Provided data
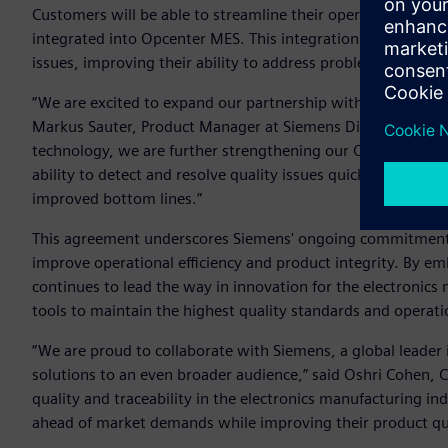
Customers will be able to streamline their operations withou
integrated into Opcenter MES. This integration also allows
issues, improving their ability to address problems on the f
“We are excited to expand our partnership with Cybord to e
Markus Sauter, Product Manager at Siemens Digital Industrie
technology, we are further strengthening our Opcenter MES
ability to detect and resolve quality issues quickly and effi
improved bottom lines.”
This agreement underscores Siemens' ongoing commitment t
improve operational efficiency and product integrity. By e
continues to lead the way in innovation for the electronic
tools to maintain the highest quality standards and operati
“We are proud to collaborate with Siemens, a global leader
solutions to an even broader audience,” said Oshri Cohen, 
quality and traceability in the electronics manufacturing in
ahead of market demands while improving their product qua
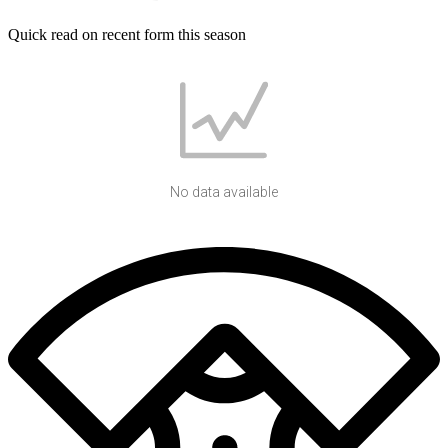
Quick read on recent form this season
No data available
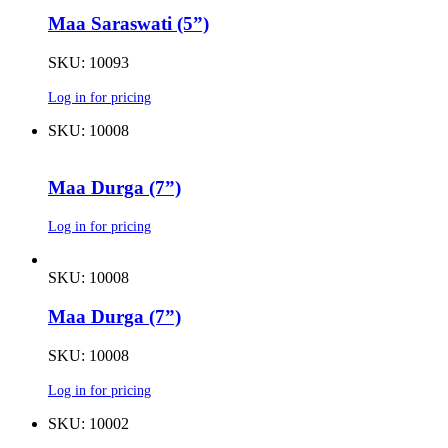
Maa Saraswati (5”)
SKU: 10093
Log in for pricing
SKU: 10008
Maa Durga (7”)
Log in for pricing
SKU: 10008
Maa Durga (7”)
SKU: 10008
Log in for pricing
SKU: 10002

To do
Only the lines from the one holding "No data available" to the last line of the entries above should be printed, exactly as they appear and with no pictures.

Output of the task
No data available
Maa Saraswati (5”)
SKU: 10093
Log in for pricing
SKU: 10008
Maa Durga (7”)
Log in for pricing
SKU: 10008
Maa Durga (7”)
SKU: 10008
Log in for pricing
SKU: 10002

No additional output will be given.